Consciousness Studies
You will learn concrete things, facts, ideas, relationships. You will learn how to work with groups of people, which is how most of your work in life will be done, adjusting to new groups, helping each solve the problem it has tackled. You will, if we have done all our work well, learn how to learn: how to get data, how to deal with it, having gained confidence in your ability to handle situations where you either learn or remain helpless.
—Charles McCann, Evergreen’s First President, 1968-1977
Consciousness is that out of which what we can know arises.
And, what else?
In the spirit of Evergreen’s foundation, we approach the study of consciousness and experience in open inquiry. We admit that current bodies of knowledge don’t have all the answers. We’re interested in questions, especially those for which we need each other in order to explore.

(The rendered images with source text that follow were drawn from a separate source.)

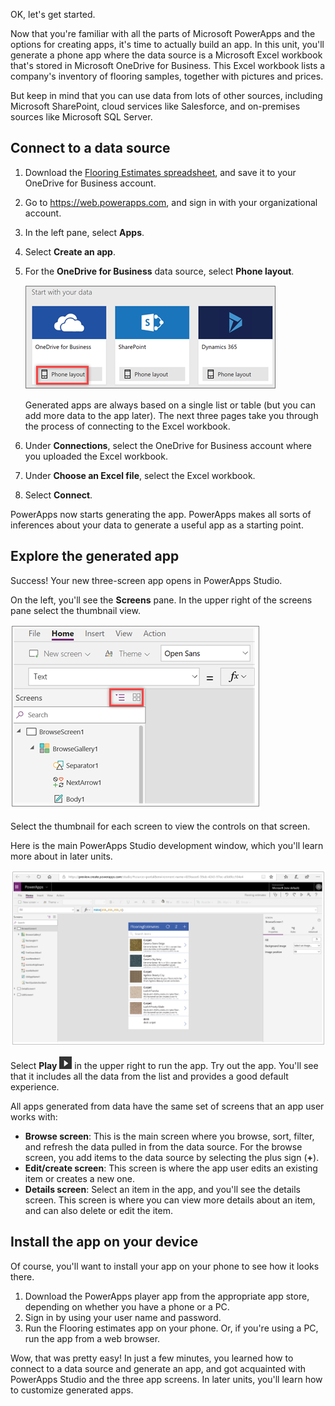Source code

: OK, let's get started.

Now that you're familiar with all the parts of Microsoft PowerApps and the options for creating apps, it's time to actually build an app. In this unit, you'll generate a phone app where the data source is a Microsoft Excel workbook that's stored in Microsoft OneDrive for Business. This Excel workbook lists a company's inventory of flooring samples, together with pictures and prices.

But keep in mind that you can use data from lots of other sources, including Microsoft SharePoint, cloud services like Salesforce, and on-premises sources like Microsoft SQL Server.

## Connect to a data source
1. Download the [Flooring Estimates spreadsheet](https://pwrappssamples.blob.core.windows.net/samples/FlooringEstimates.xlsx), and save it to your OneDrive for Business account.
1. Go to <https://web.powerapps.com>, and sign in with your organizational account.
1. In the left pane, select **Apps**.
1. Select **Create an app**.
1. For the **OneDrive for Business** data source, select **Phone layout**.

    ![Phone app from SharePoint list](../media/powerapps-start-excel.png)

    Generated apps are always based on a single list or table (but you can add more data to the app later). The next three pages take you through the process of connecting to the Excel workbook.

1. Under **Connections**, select the OneDrive for Business account where you uploaded the Excel workbook.
1. Under **Choose an Excel file**, select the Excel workbook.
1. Select **Connect**.

PowerApps now starts generating the app. PowerApps makes all sorts of inferences about your data to generate a useful app as a starting point.

## Explore the generated app
Success! Your new three-screen app opens in PowerApps Studio. 

On the left, you'll see the **Screens** pane. In the upper right of the screens pane select the thumbnail view. 

![Toggle the view](../media/Powerapps-app-nav.png)

Select the thumbnail for each screen to view the controls on that screen. 

Here is the main PowerApps Studio development window, which you'll learn more about in later units.

![The generated app](../media/powerapps-full-screen2.png)

Select **Play** ![Start app preview arrow](../media/powerapps-arrow.png) in the upper right to run the app. Try out the app. You'll see that it includes all the data from the list and provides a good default experience.

All apps generated from data have the same set of screens that an app user works with:

* **Browse screen**: This is the main screen where you browse, sort, filter, and refresh the data pulled in from the data source. For the browse screen, you add items to the data source by selecting the plus sign (**+**).
* **Edit/create screen**: This screen is where the app user edits an existing item or creates a new one.
* **Details screen**: Select an item in the app, and you'll see the details screen. This screen is where you can view more details about an item, and can also delete or edit the item.

## Install the app on your device 
Of course, you'll want to install your app on your phone to see how it looks there.

1. Download the PowerApps player app from the appropriate app store, depending on whether you have a phone or a PC.
2. Sign in by using your user name and password.
3. Run the Flooring estimates app on your phone. Or, if you're using a PC, run the app from a web browser.

Wow, that was pretty easy! In just a few minutes, you learned how to connect to a data source and generate an app, and got acquainted with PowerApps Studio and the three app screens. In later units, you'll learn how to customize generated apps.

Questions that we ask include: How does experience shape consciousness—and vice-versa? In what ways does the inclusion of the body effect cognitive development? How is sentience defined and recognized? How might it matter if the self is proven to be a by-product of a biofeedback loop? In what ways are science and spirituality complementary? What constitutes collective forms of consciousness? How can analytical attention to consciousness and the recognition of subjectivity effect positive change?

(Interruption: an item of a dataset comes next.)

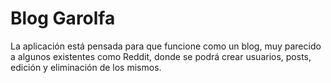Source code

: # Blog Garolfa

<p>
    La aplicación está pensada para que funcione como un blog, muy parecido a algunos existentes como Reddit, donde se podrá crear usuarios, posts, edición y eliminación de los mismos.
</p>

The answers to these questions (and the matrix for more) arise from this field that brings together interdisciplinary, multidisciplinary, and even non-disciplinary approaches to our studies.
Emotion, cognition, attention, understanding, interpretation, creativity, sensation, listening, dreaming, expression, reflection, motivation, resonance, prayer, proprioception. These and more are the elements of consciousness, our subjects of study, and our data in response to which we can either learn or remain helpless.